*** Opening DOCUMENT EXCERPT ***

But there is no such taboo against humans’ applying cloning and genetic engineering to “lower” animals and plants. As a result, Dr. Silver says, cloned animals and genetically modified crops have not become a source of major controversy for traditional Christians. Post-Christians are more worried about the flora and fauna.
“Many Europeans, as well as leftists in America,” Dr. Silver says, “have rejected the traditional Christian God and replaced it with a post-Christian goddess of Mother Nature and a modified Christian eschatology. It isn’t a coherent belief system. It might or might not incorporate New Age thinking. But deep down, there’s a view that humans shouldn’t be tampering with the natural world.”
Hence the opposition to genetically modified food.
Because post-Christians do not necessarily share the biblical view of an omnipotent deity with the sole power to create souls, Dr. Silver says, they are less worried about scientists “playing God” in the laboratory with embryos. In places like California, residents have voted not only to allow embryo cloning for research, but also to finance it.
But sometimes the reverence for the natural world extends to embryos, leading to unlikely alliances. When conservative intellectuals like Francis Fukyama campaigned for Congress to ban embryo cloning, some environmental activists like Jeremy Rifkin joined them. A Green Party leader in Germany, Voker Beck, referred to cloned embryonic stem-cell research as “veiled cannibalism.”
Of course, many critics of biotechnology do not explicitly use religious dogma to justify their opposition. Countries like the United States, after all, are supposed to be guided by secular constitutions, not sectarian creeds. So opponents of genetically modified foods focus on the possible dangers to ecosystems and human health, and committees of scientists try to resolve the debate by conducting risk analysis.
The outcome hinges more on beliefs than on scientific data. A study finding that genetically modified foods are safe might reassure traditional Christians in Kansas, but it won’t stop post-Christians in Stockholm from worrying about “Frankenfood.”

*** Closing DOCUMENT EXCERPT ***

> ACTIVITY
Pick up the article on religious beliefs and biotechnology after its last sentence and keep writing it. The material that follows comes from a different source than the text above.

*** Opening PROVIDED RECORDS ***

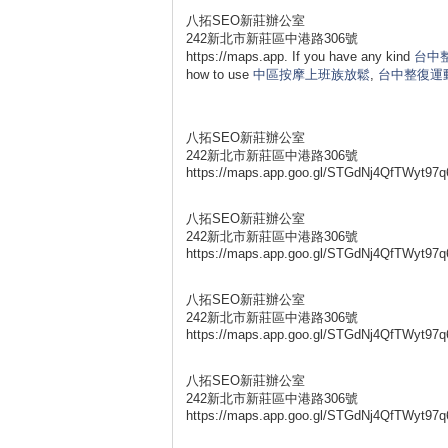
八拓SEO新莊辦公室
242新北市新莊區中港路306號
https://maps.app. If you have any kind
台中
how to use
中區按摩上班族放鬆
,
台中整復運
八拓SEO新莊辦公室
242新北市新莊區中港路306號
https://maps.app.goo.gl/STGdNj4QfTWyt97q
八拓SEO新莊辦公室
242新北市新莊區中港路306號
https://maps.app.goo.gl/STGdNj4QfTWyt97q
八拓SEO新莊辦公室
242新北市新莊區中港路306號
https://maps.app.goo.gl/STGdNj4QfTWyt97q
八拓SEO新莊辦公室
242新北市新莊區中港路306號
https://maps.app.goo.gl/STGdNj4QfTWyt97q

*** Closing PROVIDED RECORDS ***
*** Opening PROVIDED RECORDS ***

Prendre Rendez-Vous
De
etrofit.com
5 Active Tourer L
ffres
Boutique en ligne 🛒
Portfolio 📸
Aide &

*** Closing PROVIDED RECORDS ***

> RESULT BELOW
Similarly, some leading opponents of embryo research for cloning, like Leon Kass, say they are defending not Judeo-Christian beliefs, but “human dignity.” Dr. Kass, former chairman of the President’s Council on Bioethics, says the special status of humans described in the Book of Genesis should be heeded not because of the Bible’s authority, but because the message reflects a “cosmological truth.”
It is not so easy, though, to defend supposedly self-evident truths about human nature that are not evident to a large portion of humanity. Conservatives in the House of Representatives managed to pass a bill banning Americans from going overseas for stem-cell treatments derived through embryo cloning. But the bill didn’t pass the Senate.
It is by no means certain that this type of stem-cell research will ever yield treatments for diseases like Parkinson’s, but should that happen, it is hard to see how any Congress — or any law — could stop people from seeking cures.
The prospect of cloning children is much more distant, particularly now that researchers are becoming optimistic about obtaining stem cells without using embryos. For now, scientists throughout the world say they do not even want to contemplate reproductive cloning because of the risks to the child. And public-opinion polls do not show much support for it anywhere.
Even if human cloning becomes safe, there may never be much demand for it, because most people will prefer having children the old-fashioned way.
But some people may desperately want a cloned child — perhaps to replace one who died or to provide lifesaving bone marrow for a sibling — and won’t be dissuaded, no matter how many Christians or post-Christians try to stop them. To reach this frontier, they may just go east.